“ Acho que o mundo não está preparado para o que está prestes a acontecer matéria da demanda em IA “, esta é a mensagem transmitida por Jamie Beard, chefe do Projeto InnerSpace através de a mídia americana Ciência Popular para apontar as colossais necessidades futuras em energia inteligências artificiais. Esta ONG focada na promoção da energia geotérmica aposta nesta tecnologia de produção de eletricidade nos Estados Unidos para reduzir consideravelmente a utilização de fontes geotérmicas.combustíveis fósseis.

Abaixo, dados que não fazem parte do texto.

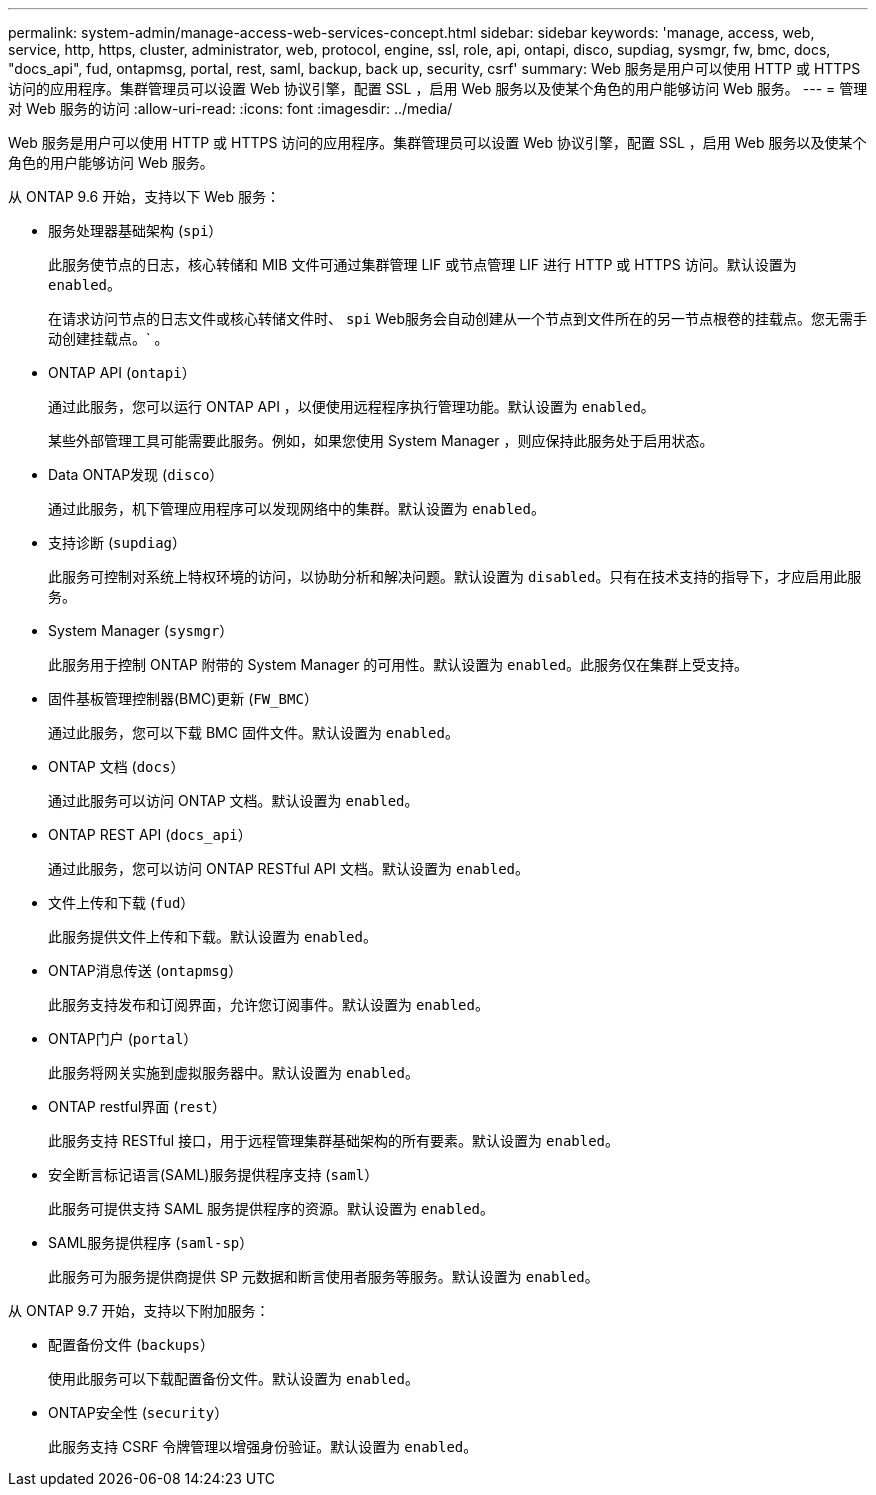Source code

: ---
permalink: system-admin/manage-access-web-services-concept.html 
sidebar: sidebar 
keywords: 'manage, access, web, service, http, https, cluster, administrator, web, protocol, engine, ssl, role, api, ontapi, disco, supdiag, sysmgr, fw, bmc, docs, "docs_api", fud, ontapmsg, portal, rest, saml, backup, back up, security, csrf' 
summary: Web 服务是用户可以使用 HTTP 或 HTTPS 访问的应用程序。集群管理员可以设置 Web 协议引擎，配置 SSL ，启用 Web 服务以及使某个角色的用户能够访问 Web 服务。 
---
= 管理对 Web 服务的访问
:allow-uri-read: 
:icons: font
:imagesdir: ../media/


[role="lead"]
Web 服务是用户可以使用 HTTP 或 HTTPS 访问的应用程序。集群管理员可以设置 Web 协议引擎，配置 SSL ，启用 Web 服务以及使某个角色的用户能够访问 Web 服务。

从 ONTAP 9.6 开始，支持以下 Web 服务：

* 服务处理器基础架构 (`spi`）
+
此服务使节点的日志，核心转储和 MIB 文件可通过集群管理 LIF 或节点管理 LIF 进行 HTTP 或 HTTPS 访问。默认设置为 `enabled`。

+
在请求访问节点的日志文件或核心转储文件时、 `spi` Web服务会自动创建从一个节点到文件所在的另一节点根卷的挂载点。您无需手动创建挂载点。` 。

* ONTAP API (`ontapi`）
+
通过此服务，您可以运行 ONTAP API ，以便使用远程程序执行管理功能。默认设置为 `enabled`。

+
某些外部管理工具可能需要此服务。例如，如果您使用 System Manager ，则应保持此服务处于启用状态。

* Data ONTAP发现 (`disco`）
+
通过此服务，机下管理应用程序可以发现网络中的集群。默认设置为 `enabled`。

* 支持诊断 (`supdiag`）
+
此服务可控制对系统上特权环境的访问，以协助分析和解决问题。默认设置为 `disabled`。只有在技术支持的指导下，才应启用此服务。

* System Manager (`sysmgr`）
+
此服务用于控制 ONTAP 附带的 System Manager 的可用性。默认设置为 `enabled`。此服务仅在集群上受支持。

* 固件基板管理控制器(BMC)更新 (`FW_BMC`）
+
通过此服务，您可以下载 BMC 固件文件。默认设置为 `enabled`。

* ONTAP 文档 (`docs`）
+
通过此服务可以访问 ONTAP 文档。默认设置为 `enabled`。

* ONTAP REST API (`docs_api`）
+
通过此服务，您可以访问 ONTAP RESTful API 文档。默认设置为 `enabled`。

* 文件上传和下载 (`fud`）
+
此服务提供文件上传和下载。默认设置为 `enabled`。

* ONTAP消息传送 (`ontapmsg`）
+
此服务支持发布和订阅界面，允许您订阅事件。默认设置为 `enabled`。

* ONTAP门户 (`portal`）
+
此服务将网关实施到虚拟服务器中。默认设置为 `enabled`。

* ONTAP restful界面 (`rest`）
+
此服务支持 RESTful 接口，用于远程管理集群基础架构的所有要素。默认设置为 `enabled`。

* 安全断言标记语言(SAML)服务提供程序支持 (`saml`）
+
此服务可提供支持 SAML 服务提供程序的资源。默认设置为 `enabled`。

* SAML服务提供程序 (`saml-sp`）
+
此服务可为服务提供商提供 SP 元数据和断言使用者服务等服务。默认设置为 `enabled`。



从 ONTAP 9.7 开始，支持以下附加服务：

* 配置备份文件 (`backups`）
+
使用此服务可以下载配置备份文件。默认设置为 `enabled`。

* ONTAP安全性 (`security`）
+
此服务支持 CSRF 令牌管理以增强身份验证。默认设置为 `enabled`。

Deve-se dizer que quanto mais eles melhoram, mais os modelos de IA generativos com uso intensivo de dados se tornam. Eles exigem maior poder de computação e, portanto, grandes quantidades de energia para processamento e resfriamento. Esta procura de energia para alimentar a IA poderá duplicar até ao final da década. Por exemplo, só em 2023, Google avaliou que seu transmissões as vendas globais aumentaram 13% devido ao desenvolvimento de seus projetos de IA.
Obviamente, as fontes de energia renováveis serão incapazes de cobrir estas necessidades e a promessa de virtude em termos de neutralidade carbónica estará longe de ser cumprida. Está, portanto, do lado da produção de energia por energia geotérmica que as empresas do setor de alta tecnologia estão recorrendo.
O princípio do fraturamento hidráulico
É particularmente o caso da Meta, que acaba de assinar um acordo com a empresa Sage Geosystems para criar centrais eléctricas capazes de fornecer 150 MW sem emissões de carbono. carbono. A energia geotérmica não é nova, mas está tradicionalmente destinada a ser encontrada perto fontes termaisde gêiseres e de vulcões. Para evitar essas áreas de atividade vulcânica, empresas especializadas vasculham o solo em busca de áreas rochosas quentes, disponíveis em abundância em solos americanos. Eles então fraturam essa rocha e despejam água aquecida a 150°C. É a partir disso aquecer que as turbinas geram eletricidade.
O projeto Sage ficaria assim localizado a leste das Montanhas Rochosas, nos Estados Unidos. A energia produzida não alimentaria diretamente os servidores da Meta, mas seria injetada na rede para reduzir o uso de energia fóssil. Trata-se, portanto, de compensar para nos aproximarmos do neutralidade de carbono em Meta. A tecnologia parece promissora para o Departamento de Energia dos EUA. Prevê que a capacidade de produção de energia geotérmica poderá aumentar 20 vezes até 2050.
Essa fonte de energia limpa, porém, traz preocupações ambientais, pois a técnica é a mesma utilizada para o fraturamento hidráulico do gás natural. Isso pode resultar em perturbações sísmicas locais.